## INPUT FOR THIS TASK:
---*---
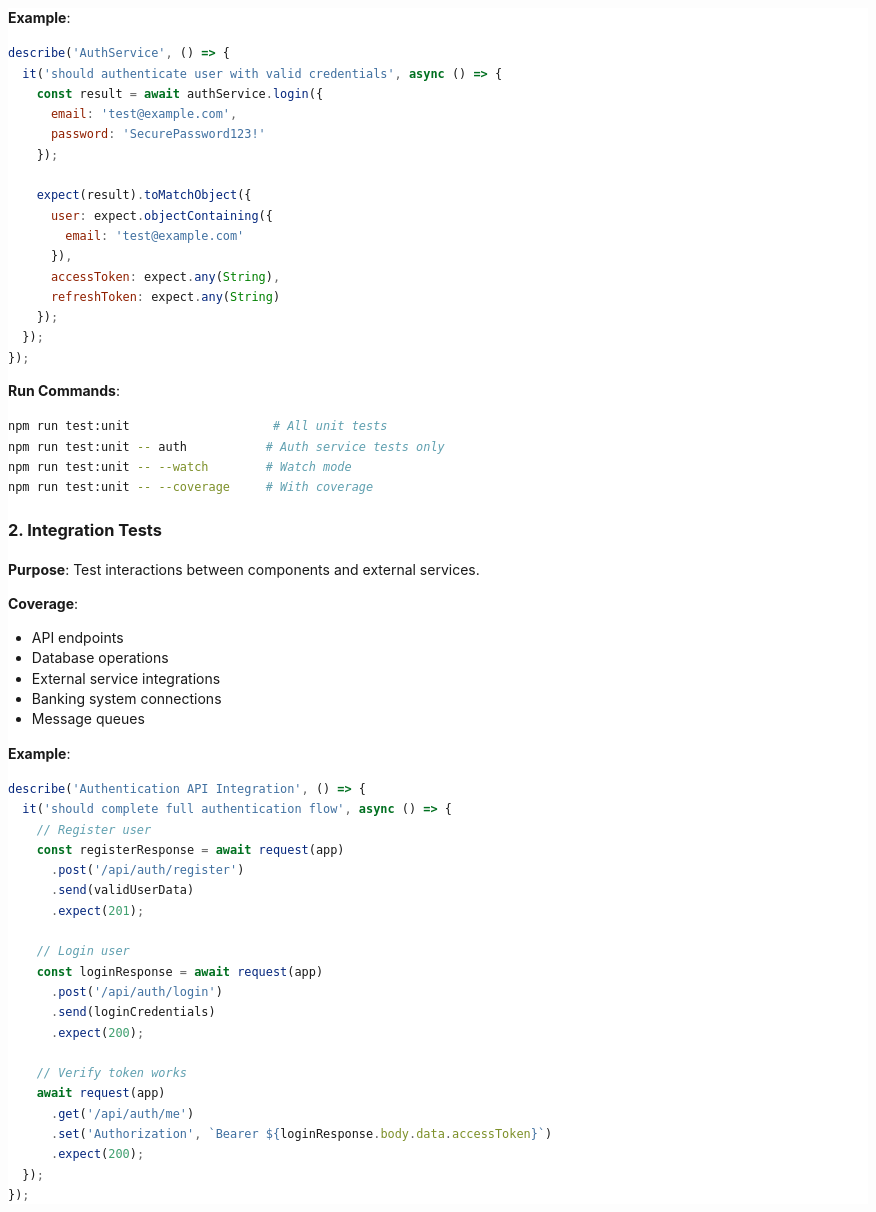 **Example**:
```javascript
describe('AuthService', () => {
  it('should authenticate user with valid credentials', async () => {
    const result = await authService.login({
      email: 'test@example.com',
      password: 'SecurePassword123!'
    });
    
    expect(result).toMatchObject({
      user: expect.objectContaining({
        email: 'test@example.com'
      }),
      accessToken: expect.any(String),
      refreshToken: expect.any(String)
    });
  });
});
```

**Run Commands**:
```bash
npm run test:unit                    # All unit tests
npm run test:unit -- auth           # Auth service tests only
npm run test:unit -- --watch        # Watch mode
npm run test:unit -- --coverage     # With coverage
```

### 2. Integration Tests

**Purpose**: Test interactions between components and external services.

**Coverage**:
- API endpoints
- Database operations
- External service integrations
- Banking system connections
- Message queues

**Example**:
```javascript
describe('Authentication API Integration', () => {
  it('should complete full authentication flow', async () => {
    // Register user
    const registerResponse = await request(app)
      .post('/api/auth/register')
      .send(validUserData)
      .expect(201);

    // Login user
    const loginResponse = await request(app)
      .post('/api/auth/login')
      .send(loginCredentials)
      .expect(200);

    // Verify token works
    await request(app)
      .get('/api/auth/me')
      .set('Authorization', `Bearer ${loginResponse.body.data.accessToken}`)
      .expect(200);
  });
});
```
---*---
## PROBLEM DESCRIPTION:
Return every entry above word for word, and include no images.

## TASK ANSWER:
 **Example**:
```javascript
describe('AuthService', () => {
  it('should authenticate user with valid credentials', async () => {
    const result = await authService.login({
      email: 'test@example.com',
      password: 'SecurePassword123!'
    });
    
    expect(result).toMatchObject({
      user: expect.objectContaining({
        email: 'test@example.com'
      }),
      accessToken: expect.any(String),
      refreshToken: expect.any(String)
    });
  });
});
```

**Run Commands**:
```bash
npm run test:unit                    # All unit tests
npm run test:unit -- auth           # Auth service tests only
npm run test:unit -- --watch        # Watch mode
npm run test:unit -- --coverage     # With coverage
```

### 2. Integration Tests

**Purpose**: Test interactions between components and external services.

**Coverage**:
- API endpoints
- Database operations
- External service integrations
- Banking system connections
- Message queues

**Example**:
```javascript
describe('Authentication API Integration', () => {
  it('should complete full authentication flow', async () => {
    // Register user
    const registerResponse = await request(app)
      .post('/api/auth/register')
      .send(validUserData)
      .expect(201);

    // Login user
    const loginResponse = await request(app)
      .post('/api/auth/login')
      .send(loginCredentials)
      .expect(200);

    // Verify token works
    await request(app)
      .get('/api/auth/me')
      .set('Authorization', `Bearer ${loginResponse.body.data.accessToken}`)
      .expect(200);
  });
});
```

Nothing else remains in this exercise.